In a glowing profile published last month, Vogue favorably compared Richardson to Flo-Jo, and highlighted how the two star athletes even shared a penchant for long, lavishly-decorated fingernails.
Flo-Jo became an athletics megastar after winning gold in the 100m, 200m and relay at the 1988 Seoul Olympics.
She died aged just 38 in September 1998 after suffering a massive epileptic seizure in her sleep.
Flo-Jo was also accused of using performance-enhancing drugs after a rapid improvement in her form ahead of the 1998 games, but passed all drug tests she took while competing.
Florence ‘Flo-Jo’ Griffith Joyner
Florence Griffith Joyner, known as Flo-Jo, was an American track and field athlete, considered the fastest woman of all time.
The world records she set in 1988 for both the 100m and 200m still stand today, 23 years after her death at age 38.
As well as for her speed, she was celebrated for bringing style to the racetrack, where she ran in form-fitting bodysuits with six-inch false nails.
Joyner won her first Olympic medal, a silver, at the 1984 Summer Olympics in Los Angeles in the 200-meter run. But it was at the 1988 games in Seoul that she made her indelible mark on her sport.
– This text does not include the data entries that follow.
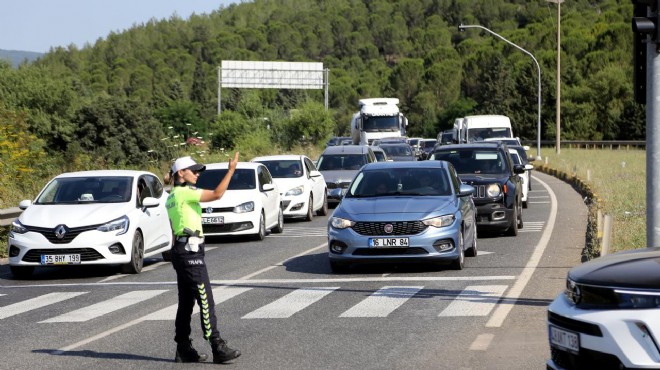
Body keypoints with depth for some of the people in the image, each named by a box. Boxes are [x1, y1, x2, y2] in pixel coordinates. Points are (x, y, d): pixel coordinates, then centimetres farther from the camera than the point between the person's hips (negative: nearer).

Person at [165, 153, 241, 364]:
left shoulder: (173, 196, 17)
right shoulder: (185, 193, -11)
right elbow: (217, 194, -20)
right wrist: (231, 170, -15)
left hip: (180, 250, 10)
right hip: (190, 250, -10)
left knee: (186, 303, 10)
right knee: (205, 301, -11)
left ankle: (184, 350, 12)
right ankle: (218, 349, -13)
During the competition, she snagged three gold medals and a silver, setting the 100m and 200m records -10.49sec and 21.34sec respectively – that still stand today.
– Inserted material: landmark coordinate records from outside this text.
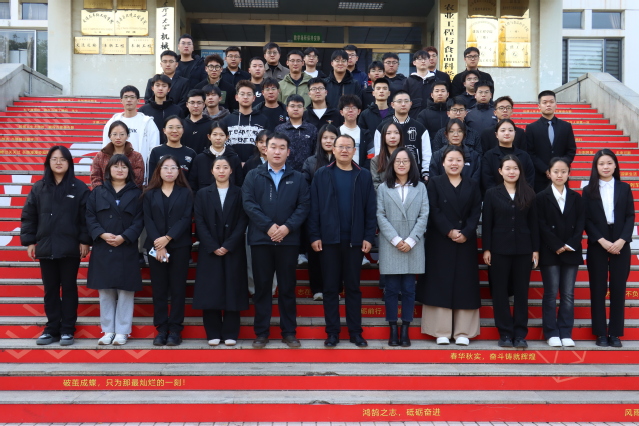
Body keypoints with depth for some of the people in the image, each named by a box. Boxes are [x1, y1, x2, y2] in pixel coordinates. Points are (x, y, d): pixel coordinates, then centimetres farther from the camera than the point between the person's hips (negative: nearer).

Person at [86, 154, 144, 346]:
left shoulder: (136, 193, 6)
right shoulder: (97, 192, 10)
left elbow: (139, 220, -2)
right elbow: (90, 217, 3)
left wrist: (124, 237, -15)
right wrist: (102, 234, -13)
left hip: (127, 249, -1)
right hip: (102, 249, 2)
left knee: (125, 291, 0)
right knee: (105, 291, 6)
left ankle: (122, 331, 10)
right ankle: (108, 331, 16)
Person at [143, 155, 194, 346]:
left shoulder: (185, 193, 7)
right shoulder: (150, 194, 10)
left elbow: (186, 219, -3)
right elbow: (148, 220, 1)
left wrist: (168, 238, -14)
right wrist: (158, 245, -12)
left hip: (179, 246, -1)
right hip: (155, 247, 1)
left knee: (178, 288, 0)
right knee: (159, 289, 3)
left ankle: (175, 329, 5)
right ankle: (161, 329, 9)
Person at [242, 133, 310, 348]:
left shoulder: (298, 178, 10)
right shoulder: (253, 176, 7)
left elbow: (304, 205, 0)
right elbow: (248, 203, -4)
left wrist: (287, 227, -13)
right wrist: (268, 226, -14)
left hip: (289, 240, 1)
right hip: (260, 239, 0)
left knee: (287, 287, 6)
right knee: (262, 286, 5)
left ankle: (289, 332, 14)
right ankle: (261, 332, 13)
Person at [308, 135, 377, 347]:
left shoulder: (364, 176, 4)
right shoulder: (322, 174, 3)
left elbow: (370, 209, 2)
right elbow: (314, 208, 0)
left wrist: (369, 237, -5)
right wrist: (314, 236, -7)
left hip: (355, 240, 0)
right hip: (329, 239, 0)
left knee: (353, 287, 8)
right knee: (330, 287, 6)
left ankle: (355, 332, 15)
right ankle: (332, 332, 14)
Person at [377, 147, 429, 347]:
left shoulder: (420, 187, 8)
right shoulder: (383, 188, 6)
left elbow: (424, 216, 3)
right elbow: (380, 216, 0)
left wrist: (411, 240, -8)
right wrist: (396, 240, -10)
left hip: (413, 246, 1)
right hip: (390, 245, -1)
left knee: (409, 289, 2)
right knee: (391, 289, 1)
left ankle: (405, 330, 10)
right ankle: (393, 330, 9)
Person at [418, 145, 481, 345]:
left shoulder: (472, 185, 12)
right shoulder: (435, 183, 5)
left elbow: (476, 213, 3)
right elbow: (434, 212, -5)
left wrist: (466, 233, -12)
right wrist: (449, 231, -15)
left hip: (466, 242, 2)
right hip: (440, 241, -2)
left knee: (464, 284, 3)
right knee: (441, 283, -1)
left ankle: (463, 332, 9)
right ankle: (442, 332, 5)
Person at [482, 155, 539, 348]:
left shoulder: (528, 194, 6)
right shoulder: (492, 193, 3)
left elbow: (533, 223, 6)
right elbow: (486, 223, 0)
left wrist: (535, 249, 2)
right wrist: (486, 249, -5)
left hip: (523, 249, 1)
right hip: (499, 249, -1)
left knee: (521, 291, 4)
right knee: (500, 292, 2)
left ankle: (520, 334, 11)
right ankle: (505, 333, 11)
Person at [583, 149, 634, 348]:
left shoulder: (624, 188, 7)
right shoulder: (589, 190, 3)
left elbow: (630, 216, 2)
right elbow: (587, 220, -1)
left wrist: (622, 240, -12)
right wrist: (602, 241, -13)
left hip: (620, 245, 1)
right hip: (597, 246, -1)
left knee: (618, 288, 2)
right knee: (598, 289, 2)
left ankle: (615, 333, 9)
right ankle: (600, 333, 9)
However Joyner’s success at the games sparked speculation that she was using performance-enhancing drugs.
This was further fuelled by apparent changes to her appearance and voice between 1987 and 1988.
Her physique became far more muscular and her voice change was noted when a comparison was made between a BBC interview she gave in 1984 and one four years later.
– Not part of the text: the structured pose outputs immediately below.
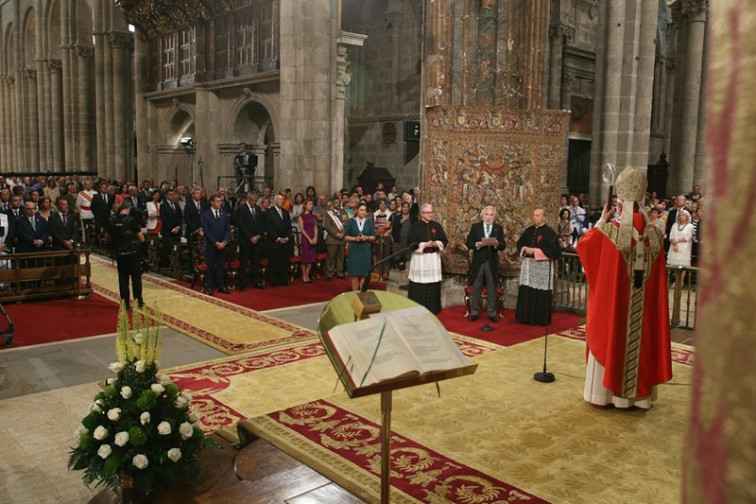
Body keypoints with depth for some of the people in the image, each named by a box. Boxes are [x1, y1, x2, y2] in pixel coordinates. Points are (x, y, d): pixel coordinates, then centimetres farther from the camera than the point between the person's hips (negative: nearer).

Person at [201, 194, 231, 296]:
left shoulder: (224, 214, 7)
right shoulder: (205, 215, -3)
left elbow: (228, 229, 6)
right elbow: (206, 232, -8)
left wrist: (224, 242, -8)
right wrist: (216, 243, -14)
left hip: (222, 245, 3)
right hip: (210, 245, -3)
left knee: (221, 266, 7)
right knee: (210, 266, 1)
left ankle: (221, 286, 15)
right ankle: (209, 287, 8)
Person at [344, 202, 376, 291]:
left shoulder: (370, 222, 6)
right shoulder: (351, 221, 3)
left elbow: (373, 237, 5)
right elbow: (346, 236, 2)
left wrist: (366, 237, -14)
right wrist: (355, 238, -14)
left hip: (366, 251, 1)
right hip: (354, 250, -1)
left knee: (364, 274, 1)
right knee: (354, 274, 0)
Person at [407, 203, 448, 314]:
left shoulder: (437, 226, 7)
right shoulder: (415, 226, -3)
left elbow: (445, 241, 8)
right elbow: (410, 243, -8)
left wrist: (437, 243, -13)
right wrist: (424, 244, -17)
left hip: (434, 259, 3)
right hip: (419, 259, -3)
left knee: (433, 285, 6)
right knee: (419, 287, -1)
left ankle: (432, 309, 16)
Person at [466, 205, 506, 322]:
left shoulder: (499, 228, 4)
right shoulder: (475, 226, 2)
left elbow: (503, 246, 0)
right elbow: (469, 243, 0)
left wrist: (497, 244, -21)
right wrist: (477, 245, -20)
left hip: (492, 262, 0)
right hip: (478, 261, 0)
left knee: (492, 288, 5)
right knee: (476, 288, 6)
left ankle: (491, 313, 14)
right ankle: (474, 312, 17)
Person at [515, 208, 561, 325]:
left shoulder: (549, 232, -7)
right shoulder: (529, 230, 12)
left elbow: (553, 249, -14)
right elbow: (519, 243, 15)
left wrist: (535, 250, -17)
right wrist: (525, 248, -8)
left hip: (542, 266, -6)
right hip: (528, 264, 6)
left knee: (540, 294, -1)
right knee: (526, 292, 8)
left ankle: (541, 319, 9)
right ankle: (526, 317, 18)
In his autobiography, Carl Lewis reflected on Flo-Jo’s performances at the US trials, and then at the Seoul Olympics that followed, as ‘a change that came too quickly for the imagination’.
‘Her physical appearance alone, muscles popping everywhere, made a lot of people wonder,’ Lewis wrote. ‘Then there was the voice, much deeper than it had been.’
Speculation about potential doping has only grown in the years since Joyner’s death as no athlete has come even close to beating her times.
Joyner never failed a drugs test and protested her innocence of doping until the day she died from an epileptic seizure.